Given passage:
-- Opening Marker --
Fringe Review: Just When I Started to Doze Off…
March 13, 2011 by Trisha Leigh
Filed under feature overlay, Television

Last night’s Fringe felt pretty ho-hum from the start – recycled storyline, what’s turning out to be a very boringrelationship between Peter and Olivia, and Walter’s continued descent into insecurity and fear.
Don’t worry, though, because the last five minutes pretty much made up for the wasteland that was the rest of the episode.
One of the best scenes of the episode sat right at the front. I love the scenes where Walter smokes dope. Hilarious.
The show began with some weightless men breaking into a building, obviously intent on stealing something. They’re caught by a night security guard, one of them is shot, and the other escapes. When the first dies, his body lifts off the ground and floats like a balloon. During the autopsy, Walter (John Noble) discovers the bobbing dead guy’s blood is infused with the heaviest element in the world. Instead of making him weigh a ton, it has the opposite effect and makes him float.
-- Closing Marker --
Dataset extract:
-- Opening Marker --
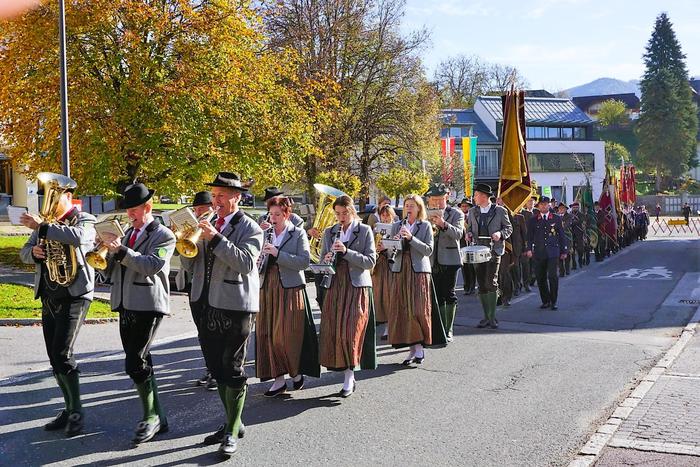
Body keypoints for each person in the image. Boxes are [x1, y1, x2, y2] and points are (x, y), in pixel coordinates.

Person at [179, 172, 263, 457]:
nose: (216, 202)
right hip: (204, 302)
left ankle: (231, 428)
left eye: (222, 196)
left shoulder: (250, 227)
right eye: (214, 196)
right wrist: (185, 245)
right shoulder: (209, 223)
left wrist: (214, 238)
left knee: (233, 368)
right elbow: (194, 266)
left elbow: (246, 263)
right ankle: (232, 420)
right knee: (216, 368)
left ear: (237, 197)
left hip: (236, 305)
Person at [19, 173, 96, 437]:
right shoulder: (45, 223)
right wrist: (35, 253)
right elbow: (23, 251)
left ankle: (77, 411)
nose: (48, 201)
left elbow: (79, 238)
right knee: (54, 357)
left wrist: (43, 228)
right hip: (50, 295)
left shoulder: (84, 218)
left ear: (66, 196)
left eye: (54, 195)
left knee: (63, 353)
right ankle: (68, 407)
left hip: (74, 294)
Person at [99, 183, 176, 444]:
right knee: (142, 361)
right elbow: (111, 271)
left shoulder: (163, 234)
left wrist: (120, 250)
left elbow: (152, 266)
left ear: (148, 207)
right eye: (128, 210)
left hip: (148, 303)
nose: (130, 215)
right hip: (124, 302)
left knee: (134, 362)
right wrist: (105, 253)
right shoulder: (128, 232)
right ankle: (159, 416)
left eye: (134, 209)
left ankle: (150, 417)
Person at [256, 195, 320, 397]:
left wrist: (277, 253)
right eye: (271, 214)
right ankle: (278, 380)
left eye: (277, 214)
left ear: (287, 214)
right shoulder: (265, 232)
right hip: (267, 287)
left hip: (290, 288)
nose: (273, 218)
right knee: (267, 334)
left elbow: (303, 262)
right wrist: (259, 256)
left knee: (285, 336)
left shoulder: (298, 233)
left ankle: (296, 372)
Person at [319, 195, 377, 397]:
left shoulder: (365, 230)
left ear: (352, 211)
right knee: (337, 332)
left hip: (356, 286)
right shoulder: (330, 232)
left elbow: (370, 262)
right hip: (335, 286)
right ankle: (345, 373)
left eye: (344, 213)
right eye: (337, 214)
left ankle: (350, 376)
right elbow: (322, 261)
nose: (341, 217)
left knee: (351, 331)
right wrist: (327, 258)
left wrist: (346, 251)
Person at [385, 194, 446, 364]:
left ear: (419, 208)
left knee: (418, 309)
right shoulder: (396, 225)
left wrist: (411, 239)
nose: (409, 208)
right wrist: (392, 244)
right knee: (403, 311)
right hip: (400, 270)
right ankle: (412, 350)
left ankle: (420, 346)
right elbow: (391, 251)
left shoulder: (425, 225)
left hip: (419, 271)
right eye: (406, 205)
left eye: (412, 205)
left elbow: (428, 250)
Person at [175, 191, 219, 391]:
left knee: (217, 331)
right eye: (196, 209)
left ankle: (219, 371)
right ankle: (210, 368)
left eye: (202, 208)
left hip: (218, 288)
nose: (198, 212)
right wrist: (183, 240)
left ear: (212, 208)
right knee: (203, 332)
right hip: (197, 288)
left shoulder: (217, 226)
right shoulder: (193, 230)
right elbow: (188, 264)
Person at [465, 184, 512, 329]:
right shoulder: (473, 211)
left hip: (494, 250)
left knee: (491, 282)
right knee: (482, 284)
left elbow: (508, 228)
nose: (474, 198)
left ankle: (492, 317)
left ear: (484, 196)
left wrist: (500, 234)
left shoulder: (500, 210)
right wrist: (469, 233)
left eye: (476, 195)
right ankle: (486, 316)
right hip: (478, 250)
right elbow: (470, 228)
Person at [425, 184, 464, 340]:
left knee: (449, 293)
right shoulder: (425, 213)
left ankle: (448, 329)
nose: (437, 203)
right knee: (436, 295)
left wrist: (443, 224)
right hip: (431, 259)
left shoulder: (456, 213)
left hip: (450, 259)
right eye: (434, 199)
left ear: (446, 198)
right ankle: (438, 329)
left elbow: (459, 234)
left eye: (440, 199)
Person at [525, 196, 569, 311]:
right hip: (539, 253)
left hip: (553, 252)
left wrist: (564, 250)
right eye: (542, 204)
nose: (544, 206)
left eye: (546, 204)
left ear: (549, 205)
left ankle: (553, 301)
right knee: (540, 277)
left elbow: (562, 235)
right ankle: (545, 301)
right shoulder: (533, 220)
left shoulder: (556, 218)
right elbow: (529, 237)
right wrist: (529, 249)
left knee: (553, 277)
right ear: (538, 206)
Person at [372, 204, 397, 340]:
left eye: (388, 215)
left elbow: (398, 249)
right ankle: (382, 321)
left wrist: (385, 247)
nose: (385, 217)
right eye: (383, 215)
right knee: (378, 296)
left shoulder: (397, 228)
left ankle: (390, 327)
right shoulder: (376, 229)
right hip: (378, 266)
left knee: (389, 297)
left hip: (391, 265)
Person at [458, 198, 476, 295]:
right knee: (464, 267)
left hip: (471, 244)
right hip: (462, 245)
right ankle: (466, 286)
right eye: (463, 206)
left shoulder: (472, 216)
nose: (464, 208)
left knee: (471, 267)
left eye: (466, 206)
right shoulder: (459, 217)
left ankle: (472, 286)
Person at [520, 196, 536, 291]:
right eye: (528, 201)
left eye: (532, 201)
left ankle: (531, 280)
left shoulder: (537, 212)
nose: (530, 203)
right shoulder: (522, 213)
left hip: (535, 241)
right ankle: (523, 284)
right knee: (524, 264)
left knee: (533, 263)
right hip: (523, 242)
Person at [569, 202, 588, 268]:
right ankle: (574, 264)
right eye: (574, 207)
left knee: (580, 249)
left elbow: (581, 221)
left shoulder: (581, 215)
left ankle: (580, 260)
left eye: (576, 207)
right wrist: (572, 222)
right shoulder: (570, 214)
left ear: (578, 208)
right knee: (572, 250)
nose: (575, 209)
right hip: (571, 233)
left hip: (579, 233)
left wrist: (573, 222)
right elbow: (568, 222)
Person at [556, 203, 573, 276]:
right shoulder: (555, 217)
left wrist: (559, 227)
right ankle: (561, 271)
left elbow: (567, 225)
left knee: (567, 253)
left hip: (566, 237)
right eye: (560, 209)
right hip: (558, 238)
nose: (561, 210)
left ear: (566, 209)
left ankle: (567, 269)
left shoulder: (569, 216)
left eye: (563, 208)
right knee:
-- Closing Marker --
Assignment 1: Name every character the Fringe review refers to by name.
Assignment 2: Retype the stretch of the Fringe review from "Last night’s Fringe" through "of the episode.".
Assignment 3:
Answer these questions using the Fringe review:
(a) On what date was the review posted?
(b) Which actor plays Walter?
(c) What happens to the first man's body after he dies?

Reply 1:
Peter
Olivia
Walter

Reply 2:
Last night’s Fringe felt pretty ho-hum from the start – recycled storyline, what’s turning out to be a very boringrelationship between Peter and Olivia, and Walter’s continued descent into insecurity and fear.
Don’t worry, though, because the last five minutes pretty much made up for the wasteland that was the rest of the episode.

Reply 3:
(a) March 13, 2011
(b) John Noble
(c) It lifts off the ground and floats like a balloon.